Your task is to transcribe the lines from the start of the data below through the line containing "left wrist: (154, 299)", inclusive, exactly as they stand and without the pictures.
=== MATERIAL FOR THIS TASK ===
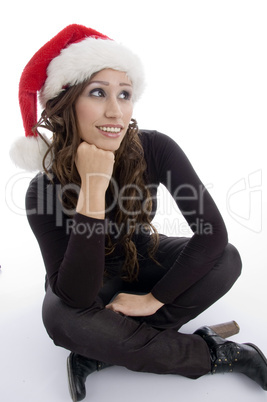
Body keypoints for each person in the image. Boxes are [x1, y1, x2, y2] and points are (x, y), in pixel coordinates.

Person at [10, 24, 267, 401]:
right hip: (88, 282)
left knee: (224, 260)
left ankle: (102, 351)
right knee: (62, 319)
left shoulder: (155, 147)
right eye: (98, 93)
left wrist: (154, 299)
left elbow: (213, 235)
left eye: (125, 94)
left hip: (140, 256)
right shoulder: (41, 191)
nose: (116, 111)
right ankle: (223, 355)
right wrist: (93, 189)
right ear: (64, 106)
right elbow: (77, 295)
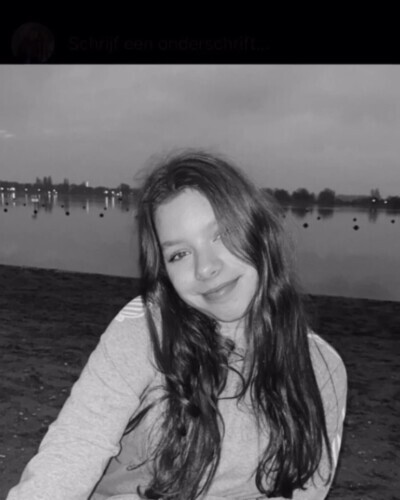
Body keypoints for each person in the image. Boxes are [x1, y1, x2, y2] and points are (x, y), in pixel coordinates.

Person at [7, 150, 347, 500]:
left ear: (260, 231)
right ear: (164, 270)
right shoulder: (145, 331)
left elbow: (306, 489)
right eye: (179, 254)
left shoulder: (322, 368)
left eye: (221, 234)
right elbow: (74, 448)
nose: (205, 268)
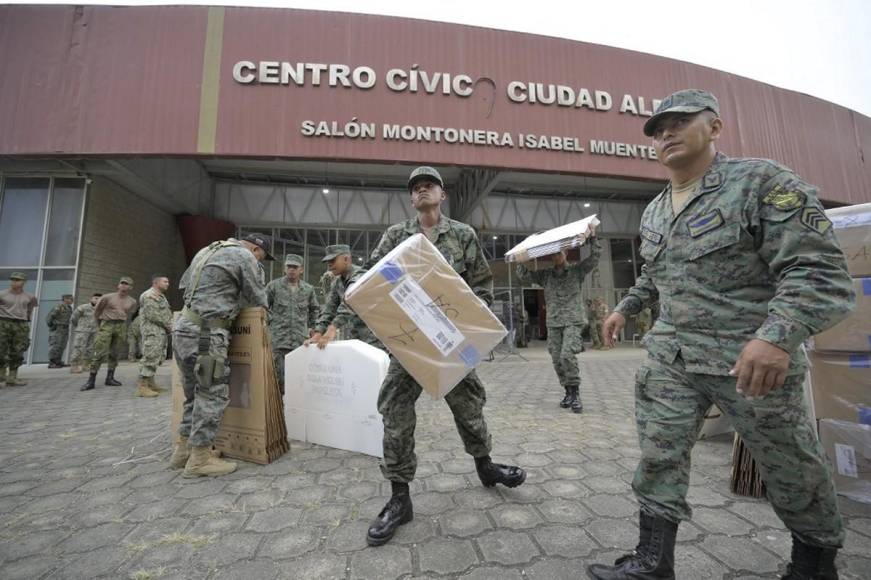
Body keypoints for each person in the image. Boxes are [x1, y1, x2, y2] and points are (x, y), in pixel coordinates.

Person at [589, 89, 855, 580]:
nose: (665, 133)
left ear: (713, 128)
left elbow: (816, 270)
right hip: (672, 358)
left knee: (790, 467)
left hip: (749, 363)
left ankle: (814, 567)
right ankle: (653, 563)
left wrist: (777, 337)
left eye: (679, 122)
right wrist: (626, 307)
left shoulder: (760, 182)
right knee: (658, 455)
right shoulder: (655, 210)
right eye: (656, 129)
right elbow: (656, 274)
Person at [329, 166, 526, 547]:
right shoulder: (397, 236)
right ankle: (400, 498)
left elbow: (481, 286)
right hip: (409, 341)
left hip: (449, 340)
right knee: (395, 408)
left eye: (429, 185)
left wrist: (472, 325)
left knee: (469, 405)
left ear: (442, 194)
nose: (422, 190)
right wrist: (353, 283)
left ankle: (485, 467)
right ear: (411, 199)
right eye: (416, 188)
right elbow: (370, 275)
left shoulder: (463, 235)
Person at [169, 233, 270, 478]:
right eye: (262, 258)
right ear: (256, 251)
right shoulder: (244, 256)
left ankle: (183, 452)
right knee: (212, 394)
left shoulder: (206, 250)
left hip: (183, 329)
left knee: (193, 393)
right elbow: (257, 298)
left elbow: (185, 286)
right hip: (206, 335)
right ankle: (200, 460)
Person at [516, 239, 601, 413]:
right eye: (553, 254)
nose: (556, 257)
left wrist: (593, 240)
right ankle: (568, 392)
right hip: (554, 323)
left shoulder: (577, 271)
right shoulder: (546, 275)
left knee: (566, 355)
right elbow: (524, 276)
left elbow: (594, 258)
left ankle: (576, 393)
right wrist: (521, 259)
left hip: (573, 320)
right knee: (556, 359)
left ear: (566, 253)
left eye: (559, 253)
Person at [307, 245, 380, 348]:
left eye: (333, 261)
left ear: (346, 259)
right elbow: (329, 309)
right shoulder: (337, 283)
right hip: (357, 338)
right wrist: (318, 333)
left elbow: (350, 301)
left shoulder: (360, 276)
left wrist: (333, 328)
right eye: (328, 262)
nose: (330, 265)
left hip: (377, 337)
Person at [266, 254, 319, 392]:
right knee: (277, 379)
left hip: (299, 342)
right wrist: (271, 323)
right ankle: (278, 411)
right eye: (289, 266)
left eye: (295, 267)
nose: (291, 270)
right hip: (279, 342)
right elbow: (262, 307)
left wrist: (313, 329)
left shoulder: (308, 290)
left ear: (301, 270)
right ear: (284, 268)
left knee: (298, 378)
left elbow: (315, 310)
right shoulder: (274, 286)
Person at [82, 277, 138, 391]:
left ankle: (110, 377)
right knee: (99, 351)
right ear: (118, 285)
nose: (123, 285)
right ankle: (91, 380)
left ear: (130, 287)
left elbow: (128, 313)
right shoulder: (107, 297)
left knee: (115, 352)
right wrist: (100, 326)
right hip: (107, 324)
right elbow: (97, 312)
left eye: (126, 284)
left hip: (121, 326)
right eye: (122, 283)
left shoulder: (132, 301)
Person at [136, 274, 173, 398]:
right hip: (152, 331)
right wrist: (168, 325)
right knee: (150, 356)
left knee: (156, 356)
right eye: (165, 281)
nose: (168, 283)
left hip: (159, 330)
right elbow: (153, 314)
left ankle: (151, 384)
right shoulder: (149, 295)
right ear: (155, 283)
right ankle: (142, 387)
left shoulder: (160, 296)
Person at [0, 272, 38, 386]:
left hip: (21, 324)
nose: (15, 282)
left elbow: (30, 310)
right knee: (1, 350)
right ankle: (1, 375)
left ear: (24, 282)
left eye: (18, 280)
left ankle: (12, 377)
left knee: (18, 350)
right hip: (3, 322)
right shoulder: (2, 294)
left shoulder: (30, 297)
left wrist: (26, 322)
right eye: (13, 280)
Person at [69, 293, 101, 374]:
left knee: (90, 349)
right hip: (83, 331)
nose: (97, 300)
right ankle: (74, 366)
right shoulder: (83, 307)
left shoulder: (101, 309)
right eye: (96, 298)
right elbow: (74, 318)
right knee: (79, 347)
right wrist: (79, 326)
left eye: (99, 299)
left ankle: (86, 365)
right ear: (91, 299)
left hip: (94, 331)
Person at [46, 294, 74, 367]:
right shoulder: (58, 307)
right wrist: (52, 326)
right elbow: (49, 317)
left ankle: (58, 361)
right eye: (70, 299)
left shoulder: (69, 308)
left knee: (62, 345)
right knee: (55, 345)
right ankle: (52, 362)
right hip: (57, 328)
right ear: (65, 299)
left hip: (65, 328)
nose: (72, 300)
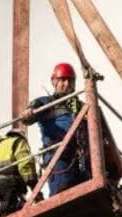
===
*TASK SOLUTION:*
Body keypoints for each person in the image. Boxes are [x1, y1, x2, y2] and points are (x, y), in pixel coordinates.

Person at [10, 24, 267, 401]:
right hip: (88, 282)
left knee: (224, 260)
left ankle: (102, 351)
right knee: (62, 319)
left shoulder: (155, 147)
right eye: (98, 93)
left wrist: (154, 299)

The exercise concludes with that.